◆ ТЕКСТ СТРАНИЦЫ:
►
Нельзя забывать, что в Тайную канцелярию с улицы приводили и тех, кто кричал «слово и дело» безадресно, «неумышленно», как потом выяснялось, с «безмерного пьянства» или «с проста». Было немало и сумасшедших, психически больных. Приведенный на допрос некто Лябзин рассказывал, что «пришло к нему людей человека с тридцать, по-видимому якобы демоны, и слышалось ему, что те люди давали ему денег… а другие люди казались ему на лошадях… и говорили, что ты, Лябзин, наш, за тебя на рынке у нас был бой, и он, Лябзин, в том страхе «государево слово» за собою и сказал, а «государева слова» за ним нет и за другими ни за кем не знает». И хотя потом Лябзин понес явную околесицу («многие сумазбродные слова, которых и склонению речей писать было невозможно») и было известно, что он к тому же запойный пьяница, тем не менее за «ложное слово и дело» его наказали кнутом.
Только явные свидетельства сумасшествия могли служить, да и то частичным, оправданием. Сумасшедшим был признан солдат Малышев, который кричал «слово и дело» и тут же вынул нож и отрубил себе руку53. Обычно же следствие шло на признание подследственных сумасшедшими крайне неохотно.
Да и то, понять можно — института Сербского еще не было, судебная психиатрия была в самом начале своего славного пути. Вот что писал лекарь Хр. Эгидий, освидетельствовав дьячка Афонасьева, говорившего «незнаемым языком»: «При осмотре его помешательства ума у него никакого не признавается, понеже он всем корпусом здоров (то есть органических повреждений нет. — Е. Α.), к тому же и по разговорам ответствовал так, как надлежит быть в состоянии ума, и ежели оное помешание ума у него бывает, то подлежит более рассмотреть при вседневном с ним обхождении»54.
◄
◆ ИСХОДНЫЕ ДАННЫЕ:
►
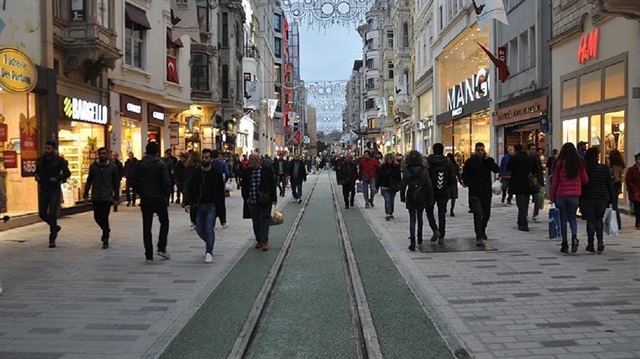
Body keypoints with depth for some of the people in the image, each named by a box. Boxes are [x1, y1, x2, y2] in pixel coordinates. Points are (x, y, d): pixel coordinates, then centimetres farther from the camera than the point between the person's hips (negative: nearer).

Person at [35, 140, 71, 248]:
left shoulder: (59, 160, -8)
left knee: (52, 214, -7)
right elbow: (37, 170, 22)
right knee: (42, 214, 6)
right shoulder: (41, 159, 7)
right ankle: (55, 227, 33)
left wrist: (57, 179, -22)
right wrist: (37, 176, 1)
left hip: (54, 191, -5)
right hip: (43, 190, 5)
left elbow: (67, 173, -11)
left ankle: (52, 239, 1)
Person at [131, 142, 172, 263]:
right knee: (164, 222, 16)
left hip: (145, 200, 3)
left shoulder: (138, 165, 3)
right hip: (159, 199, -3)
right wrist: (166, 195, 0)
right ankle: (161, 248, 6)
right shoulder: (160, 164, -9)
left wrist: (141, 193, 15)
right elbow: (167, 183, -13)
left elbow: (134, 183, 4)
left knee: (146, 228, 7)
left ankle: (149, 255, 7)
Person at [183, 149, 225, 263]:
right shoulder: (196, 171, 2)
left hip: (211, 205, -3)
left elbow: (221, 189, 1)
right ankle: (209, 242, 38)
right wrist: (187, 203, -9)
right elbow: (189, 188, 1)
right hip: (199, 205, 3)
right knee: (199, 230, 10)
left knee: (209, 229, -8)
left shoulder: (216, 172, -3)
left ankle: (209, 252, 1)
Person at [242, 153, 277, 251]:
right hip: (251, 202, 4)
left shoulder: (267, 170, -4)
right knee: (255, 222, 11)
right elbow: (244, 186, 10)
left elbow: (272, 185, -1)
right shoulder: (247, 172, 4)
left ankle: (265, 241, 6)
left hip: (264, 201, -3)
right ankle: (259, 240, 23)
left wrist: (273, 198, -4)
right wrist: (246, 198, 1)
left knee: (264, 221, 0)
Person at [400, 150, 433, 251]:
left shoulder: (406, 170, -8)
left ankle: (412, 242, -8)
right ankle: (420, 239, 34)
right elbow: (429, 185, -4)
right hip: (422, 199, 2)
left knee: (412, 219, 3)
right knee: (420, 218, 21)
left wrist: (402, 197, 10)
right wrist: (430, 199, 2)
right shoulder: (424, 170, -6)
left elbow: (403, 185, -3)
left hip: (411, 198, -2)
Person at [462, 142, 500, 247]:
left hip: (486, 192, 3)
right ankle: (479, 237, -14)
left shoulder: (488, 160, 5)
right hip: (474, 193, -3)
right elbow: (464, 176, 4)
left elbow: (497, 170, -11)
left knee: (486, 214, 16)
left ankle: (482, 230, 42)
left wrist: (488, 159, -16)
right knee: (478, 214, -15)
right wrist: (470, 184, -11)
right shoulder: (469, 162, 0)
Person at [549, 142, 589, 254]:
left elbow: (555, 181, -4)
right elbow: (585, 180, 5)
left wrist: (552, 196, 3)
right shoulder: (579, 163, -1)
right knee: (572, 217, 15)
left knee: (563, 219, 8)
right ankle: (574, 236, -10)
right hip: (575, 195, 2)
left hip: (561, 194, -2)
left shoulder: (559, 163, -7)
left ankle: (564, 243, 9)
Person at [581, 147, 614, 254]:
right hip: (602, 198, 1)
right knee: (599, 220, 16)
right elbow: (609, 184, 4)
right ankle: (600, 241, -1)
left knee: (590, 221, 4)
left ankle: (590, 245, 7)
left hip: (588, 199, -1)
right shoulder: (604, 168, -2)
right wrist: (611, 199, 12)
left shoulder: (583, 169, -6)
◄
◆ ЗАДАНИЯ:
1) Перескажите текст о Тайной канцелярии в двух предложениях.
2) Что, согласно тексту о Тайной канцелярии, сделал солдат Малышев сразу после того, как крикнул «слово и дело»?
3) Продолжите текст о Тайной канцелярии после его последнего предложения.
Строки представляют собой отдельный материал.

◆ ОТВЕТЫ К ЗАДАНИЯМ:
1) В Тайную канцелярию приводили и тех, кто кричал «слово и дело» спьяну, по простоте или от сумасшествия, но даже запойного пьяницу Лябзина, который понес явную околесицу, наказали кнутом за «ложное слово и дело». Сумасшедшими подследственных признавали крайне неохотно, лишь при явных свидетельствах, как в случае солдата Малышева, отрубившего себе руку, ведь судебная психиатрия тогда была в самом начале пути.

2) Он вынул нож и отрубил себе руку.

3)
Ну уж, экая роскошь — «при вседневном с ним обхождении»! — подумал, вероятно, Андрей Иванович и не мешкая приказал вздернуть дьячка на дыбу, где он быстро признался в ложности своих пророчеств, был высечен кнутом и отправлен в Сибирь.
Закон был суров в отношении всех участников дела: сам доносчик, а также свидетели — часто случайные или ничего не ведавшие о деле люди — сидели в тюрьме месяцами и даже годами, до тех пор, пока по делу не будет вынесен приговор. Если изветчик объявлялся в провинции, то местное начальство, допросив его, решало — отослать ли его с ответчиком и свидетелями в Петербург в Тайную канцелярию или в ее московское отделение (контору), или самим рассмотреть дело. Вообще же местные власти, по-видимому, неохотно брались за политические дела, спихивая их на центр. Там, в Петербурге, уже сам Андрей Иванович разбирался что к чему. Ознакомившись с обстоятельствами объявления «слова и дела» и допросив доносчика, Ушаков давал указание начать расследование.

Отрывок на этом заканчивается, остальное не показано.